Si nous ajoutons à cela des compositions contenant plusieurs strates distinctes effectuant le jeu de l’ajout/retrait au sein d’un même corps de composition, nous pénétrons bien vite dans une spirale déroutante, spirale dans laquelle nous perdons vite nos repères traditionnels. Nous nous perdons alors, corps et âme, dans le Cynsim de S8JFOU. Mais, une nouvelle fois : pourquoi ce titre ?
D’après nous, si nous sentons, malgré le caractère presque 100 % instrumental (des fragments de discours sont présents sur deux titres) un propos visant à décrire les errances d’une civilisation à bout de souffle (nous savons tous que si nous ne changeons pas certaines de nos mauvaises habitudes consuméristes nous conduisons notre propre espèce à la mort), son cynisme l’a conduira inexorablement à reproduire les mêmes schémas. En osant cette complexité rythmique, avant-gardiste, en osant les sonorités différentes, c’est comme si le musicien nous démontrait, la preuve par deux, que nous pouvons changer des choses tout en poursuivant à générer de la beauté, de l’innocence, de la générosité, de la vie, comme elle devrait finalement être.
LE titre de Cynism.
Cet album demande un léger temps d’adaptation. Il demande potentiellement plusieurs écoutes. C’est une évidence, il faut s’impliquer pour le découvrir, donner un peu de soi pour accepter ce que nous offre S8JFOU. Parce que son Cynism est d’une générosité folle, d’une inventivité rare, et que de telles œuvres méritent d’être saluée pour ce qu’elles sont : des reflets du monde, ni plus ni moins, mais également une lueur d’espoir, sans cynisme.
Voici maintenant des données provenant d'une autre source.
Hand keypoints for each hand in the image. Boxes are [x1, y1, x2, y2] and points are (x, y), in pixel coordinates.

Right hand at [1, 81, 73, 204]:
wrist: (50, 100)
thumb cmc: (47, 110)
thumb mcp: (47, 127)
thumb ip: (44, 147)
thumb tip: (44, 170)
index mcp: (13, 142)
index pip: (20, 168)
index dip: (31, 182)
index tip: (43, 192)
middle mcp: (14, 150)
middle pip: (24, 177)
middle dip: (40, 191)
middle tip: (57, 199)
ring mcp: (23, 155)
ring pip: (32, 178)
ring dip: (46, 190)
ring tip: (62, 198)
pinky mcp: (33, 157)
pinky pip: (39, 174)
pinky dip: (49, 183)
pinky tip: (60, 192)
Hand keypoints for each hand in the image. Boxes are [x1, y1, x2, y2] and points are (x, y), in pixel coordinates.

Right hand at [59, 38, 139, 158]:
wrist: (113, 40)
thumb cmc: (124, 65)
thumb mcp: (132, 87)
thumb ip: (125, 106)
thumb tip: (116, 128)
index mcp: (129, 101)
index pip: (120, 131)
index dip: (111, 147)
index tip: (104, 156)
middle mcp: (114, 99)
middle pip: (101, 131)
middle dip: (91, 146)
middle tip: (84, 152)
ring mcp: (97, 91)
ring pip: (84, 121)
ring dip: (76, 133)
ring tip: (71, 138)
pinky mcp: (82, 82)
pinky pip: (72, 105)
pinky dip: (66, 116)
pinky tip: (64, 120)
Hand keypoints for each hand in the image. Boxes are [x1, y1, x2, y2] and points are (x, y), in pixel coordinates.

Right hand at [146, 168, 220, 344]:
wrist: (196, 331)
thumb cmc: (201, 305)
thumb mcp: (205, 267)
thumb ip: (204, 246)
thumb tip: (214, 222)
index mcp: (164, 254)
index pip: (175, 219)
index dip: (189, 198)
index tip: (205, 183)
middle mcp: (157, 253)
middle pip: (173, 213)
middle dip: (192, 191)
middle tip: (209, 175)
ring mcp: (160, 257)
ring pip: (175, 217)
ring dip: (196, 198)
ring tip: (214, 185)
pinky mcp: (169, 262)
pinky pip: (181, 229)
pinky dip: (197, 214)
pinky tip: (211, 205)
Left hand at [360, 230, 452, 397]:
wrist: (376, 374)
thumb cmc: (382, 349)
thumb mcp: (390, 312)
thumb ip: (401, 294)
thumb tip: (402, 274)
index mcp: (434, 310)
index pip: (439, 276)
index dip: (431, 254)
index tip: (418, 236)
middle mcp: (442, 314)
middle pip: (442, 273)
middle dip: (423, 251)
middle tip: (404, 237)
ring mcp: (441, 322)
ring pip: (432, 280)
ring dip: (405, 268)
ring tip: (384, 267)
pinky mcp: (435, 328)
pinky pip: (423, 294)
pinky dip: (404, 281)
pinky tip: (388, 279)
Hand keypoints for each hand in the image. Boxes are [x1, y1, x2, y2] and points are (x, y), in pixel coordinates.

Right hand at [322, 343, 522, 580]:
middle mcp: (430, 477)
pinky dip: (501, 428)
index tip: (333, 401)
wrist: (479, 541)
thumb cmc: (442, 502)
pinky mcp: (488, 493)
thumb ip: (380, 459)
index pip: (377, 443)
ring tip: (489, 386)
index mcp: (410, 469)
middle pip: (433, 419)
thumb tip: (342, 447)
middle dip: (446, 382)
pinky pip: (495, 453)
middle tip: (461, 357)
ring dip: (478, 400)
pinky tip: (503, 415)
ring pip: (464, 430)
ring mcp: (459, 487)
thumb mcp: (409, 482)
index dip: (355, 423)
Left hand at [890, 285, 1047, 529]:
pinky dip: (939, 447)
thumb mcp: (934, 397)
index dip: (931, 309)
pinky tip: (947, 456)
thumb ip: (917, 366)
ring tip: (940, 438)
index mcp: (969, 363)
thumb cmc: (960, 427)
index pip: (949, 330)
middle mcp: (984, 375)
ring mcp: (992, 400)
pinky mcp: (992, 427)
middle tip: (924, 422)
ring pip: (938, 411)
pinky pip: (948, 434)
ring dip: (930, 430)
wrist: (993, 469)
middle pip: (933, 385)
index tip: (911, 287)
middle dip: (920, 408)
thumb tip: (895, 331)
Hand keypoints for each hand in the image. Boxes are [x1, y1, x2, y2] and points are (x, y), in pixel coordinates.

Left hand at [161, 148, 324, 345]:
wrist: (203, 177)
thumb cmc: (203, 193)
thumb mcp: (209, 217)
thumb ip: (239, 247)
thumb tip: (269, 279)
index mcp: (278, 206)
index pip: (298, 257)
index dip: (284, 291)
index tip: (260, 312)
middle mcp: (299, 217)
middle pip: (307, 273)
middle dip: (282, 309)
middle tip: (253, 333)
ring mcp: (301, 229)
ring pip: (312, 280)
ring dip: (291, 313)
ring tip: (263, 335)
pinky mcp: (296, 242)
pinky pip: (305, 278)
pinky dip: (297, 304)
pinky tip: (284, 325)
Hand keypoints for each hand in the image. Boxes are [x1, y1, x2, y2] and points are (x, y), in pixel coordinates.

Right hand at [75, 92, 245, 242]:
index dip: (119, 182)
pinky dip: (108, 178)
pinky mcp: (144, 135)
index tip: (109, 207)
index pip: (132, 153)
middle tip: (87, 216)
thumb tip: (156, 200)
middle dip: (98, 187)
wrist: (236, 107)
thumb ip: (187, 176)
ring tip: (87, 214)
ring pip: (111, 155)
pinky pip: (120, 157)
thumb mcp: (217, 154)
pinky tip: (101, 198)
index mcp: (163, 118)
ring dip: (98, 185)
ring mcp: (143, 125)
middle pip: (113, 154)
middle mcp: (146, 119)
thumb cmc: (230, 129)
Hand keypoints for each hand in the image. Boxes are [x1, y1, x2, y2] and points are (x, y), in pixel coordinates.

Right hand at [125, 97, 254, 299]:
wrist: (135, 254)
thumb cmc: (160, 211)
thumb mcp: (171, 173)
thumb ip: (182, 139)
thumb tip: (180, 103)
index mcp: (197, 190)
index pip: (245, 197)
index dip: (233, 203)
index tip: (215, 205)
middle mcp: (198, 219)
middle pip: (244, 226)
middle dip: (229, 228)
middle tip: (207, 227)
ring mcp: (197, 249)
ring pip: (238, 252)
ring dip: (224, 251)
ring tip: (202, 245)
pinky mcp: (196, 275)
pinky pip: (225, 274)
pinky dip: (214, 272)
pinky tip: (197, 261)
Magnifique.
Vous l’avez compris, nous l’avons déjà cité, il s’agit de Digitall. Mais, pour être complet, nous considérons qu’avec Mickey under every wall ils forment un diptyque des plus pénétrants, émotionnellement impactant. D’autres titres leur damnent presque le pion, comme l’aérien Fond memory of youth par exemple, pourtant ces deux titres en milieu d’album font basculer les réticences que peut-être nous ressentions à la première écoute.
Car il est vrai que ce qui se déroule ensuite renoue un peu plus avec un aspect animal, comme si un apaisement venait de se produire, qui annihile partiellement les rythmiques échevelées pour d’autres plus apaisées. Mais quand nous remettons le disque à son début, nos perceptions ne sont plus les mêmes et un éveil permanent s’offre à nous, à chaque écoute, dévoilant les secrets de titres que nous estimions à tort plus faibles, nous entraînant sans cesse vers une écoute supplémentaire, comme pour mieux comprendre l’album et, d’une façon plus général, le monde qui nous entoure.